- **GIVEN TASK 1**: In the excerpt about the 1830 Warsaw uprising, who was the man the conspirators stabbed to death at the entrance to the Grand Duke's suite?
- **GIVEN TASK 2**: Render this sentence from the excerpt about the 1830 Warsaw uprising in Spanish: "Matters were made worse by the requirement of all officers in the Polish army to renew their oath of allegiance to the tsar."

- **EXCERPT PROVIDED**:
** begin **
After Alexander’s death in 1825, Nicholas I put increasing pressure on the Russian viceroy in Poland, his brother the Grand Duke Konstantin, to curtail what he regarded as these excessive liberties. He was strengthened in his resolve by the discovery that the Decembrists had been in contact with a secret society in Warsaw, one of many that had sprung up in the early 1820s, closely connected to the Freemasons who already had thirty-two lodges in Congress Poland in 1815. The tsarist police broke up some of the early groups, which had names such as the National Patriotic Society or the League of Free Poles, though their support came almost entirely from junior officers in the Polish army, and from students. At the University of Vilna, once part of the old Kingdom of Poland-Lithuania but now in Russia, beyond the Polish border, a nationalist conspiracy was broken up by the police in 1823 and its leader Adam Mickiewicz (1798–1855) exiled to central Russia. Five years later, the tsar’s enquiries prompted the trial for treason of leading figures in the Patriotic Society, and when the judges declared them not guilty (apart from Lieutenant-Colonel Seweryn Krzyzanowski [1787–1839], who had carried on dealings with the Decembrists), Konstantin had the judges arrested while Nicholas I ordered the conspirators to be transported to Siberia in chains. Matters were made worse by the requirement of all officers in the Polish army to renew their oath of allegiance to the tsar.
Following the Decembrist revolt a small group of liberal army officers came together in 1830 at the infantry officers’ school in Warsaw, with a view to seizing power. They were galvanized into action by Nicholas I’s orders to mobilize Russian forces to stop the overthrow of the monarchy in France. As the conspirators gained more adherents, a group of them burst into the viceroy’s palace on the night of 28–29 November 1830. Finding a gaudily uniformed man at the entrance to the Grand Duke’s suite, they stabbed him to death, then rushed into the streets shouting ‘The Grand Duke is dead!’ They were mistaken: they had in fact killed the Governor of Warsaw – the Grand Duke had been hiding in his wife’s bedroom. As senior officers tried to restore order, calling the conspirators ‘ignorant murderers’, they were shot dead, and the conspirators seized control of the town and its munitions depots. Instead of using his troops to crush the conspiracy, the Grand Duke withdrew from the city in panic, taking with him the prisoners whom the tsar had ordered to be transported after the fiasco of the 1828 show trial. ‘The Poles have started this disturbance,’ he declared, ‘and it’s Poles that must stop it.’ Attempts by moderates to negotiate with the tsar met with a predictable, blanket refusal to make any concessions, driving the rebellion into the hands of the most radical faction in the Diet. After commemorating the memory of the Decembrists on 24 January 1831, they persuaded the Diet to depose the tsar the next day and issue a declaration of independence.
** end **
- **DATASET EXTRACT**:
** begin **
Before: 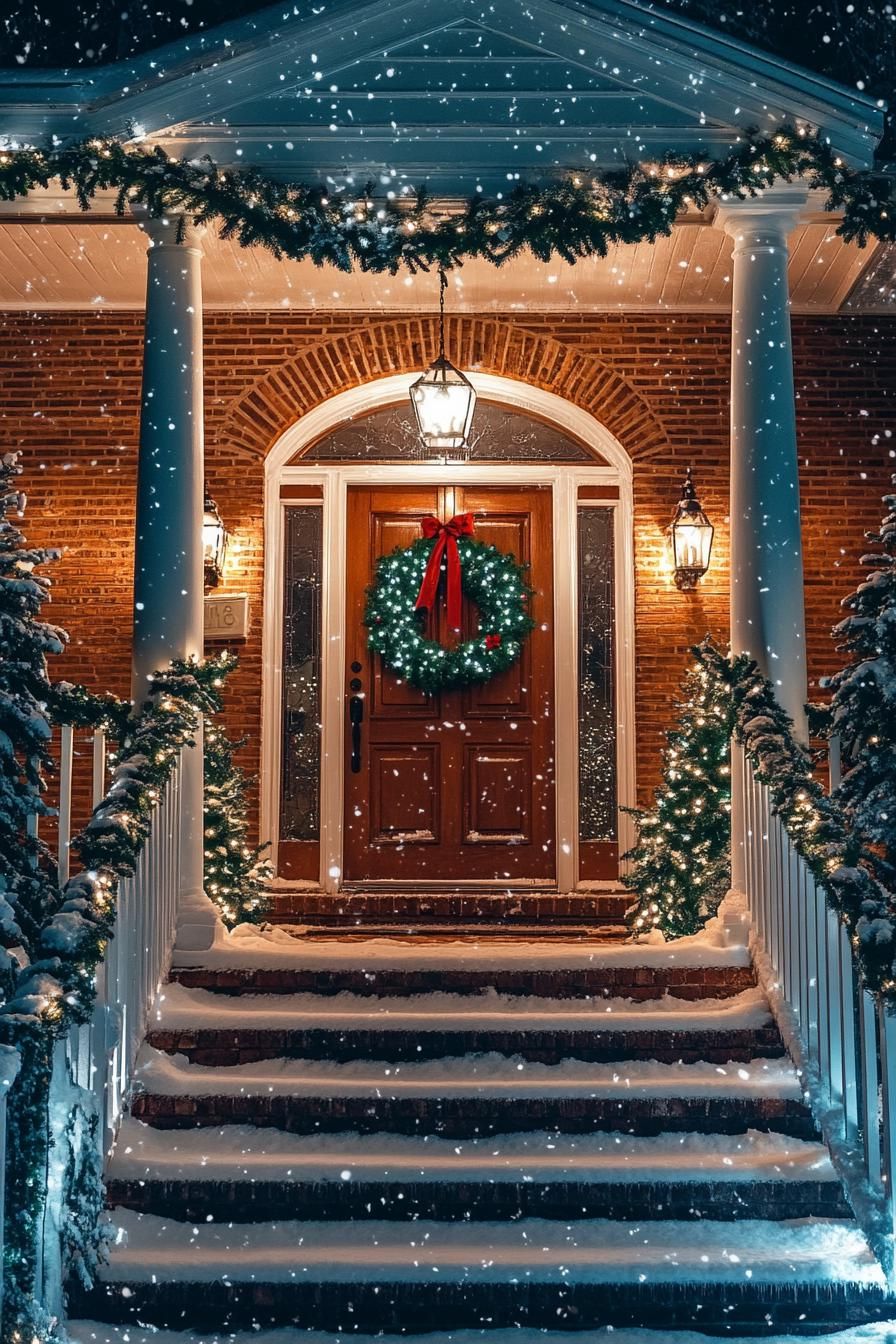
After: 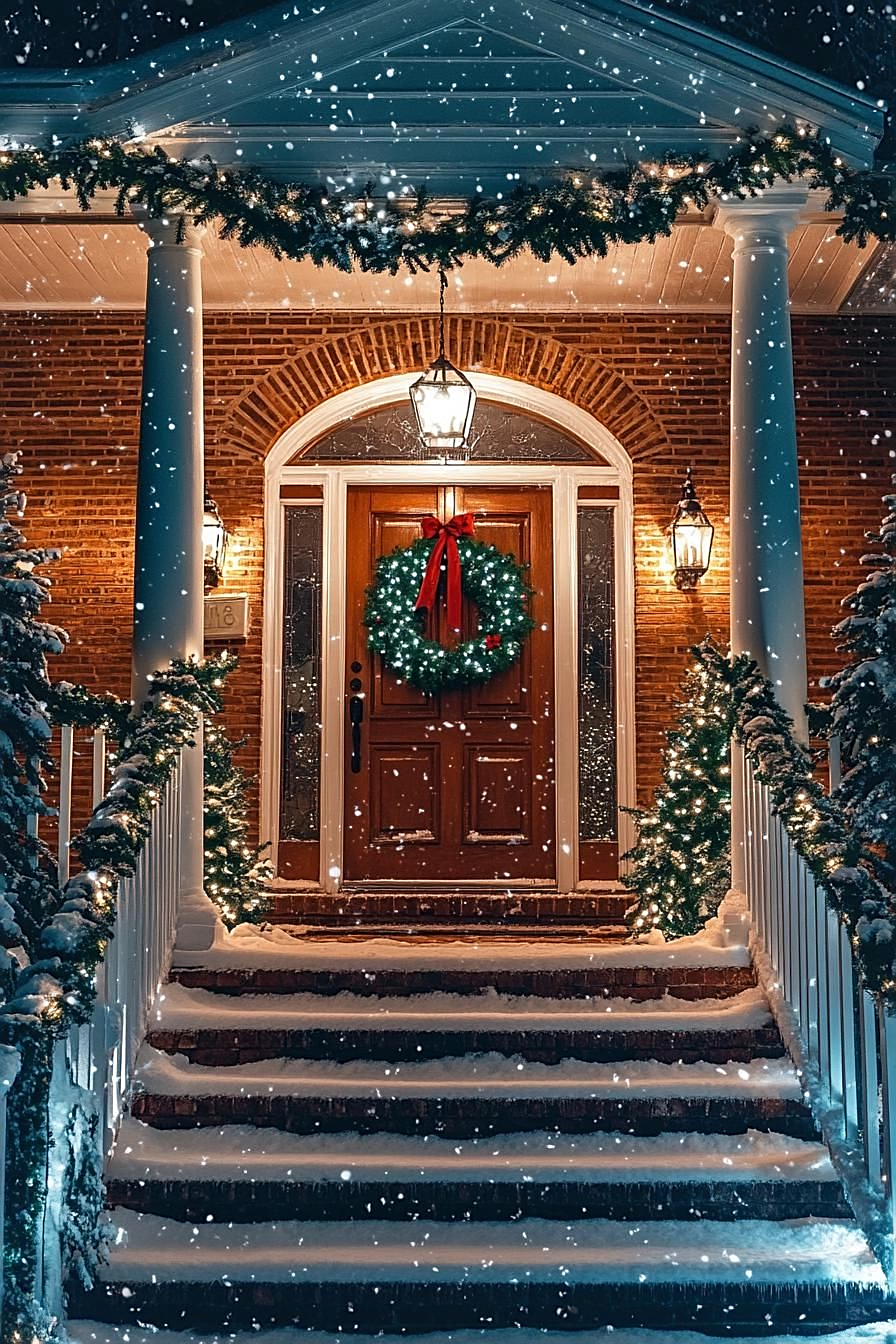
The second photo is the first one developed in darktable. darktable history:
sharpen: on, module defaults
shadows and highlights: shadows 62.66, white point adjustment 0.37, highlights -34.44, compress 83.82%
** end **
- **PROBLEM SOLUTION 1**: The Governor of Warsaw.

- **PROBLEM SOLUTION 2**: La situación empeoró por la exigencia de que todos los oficiales del ejército polaco renovaran su juramento de lealtad al zar.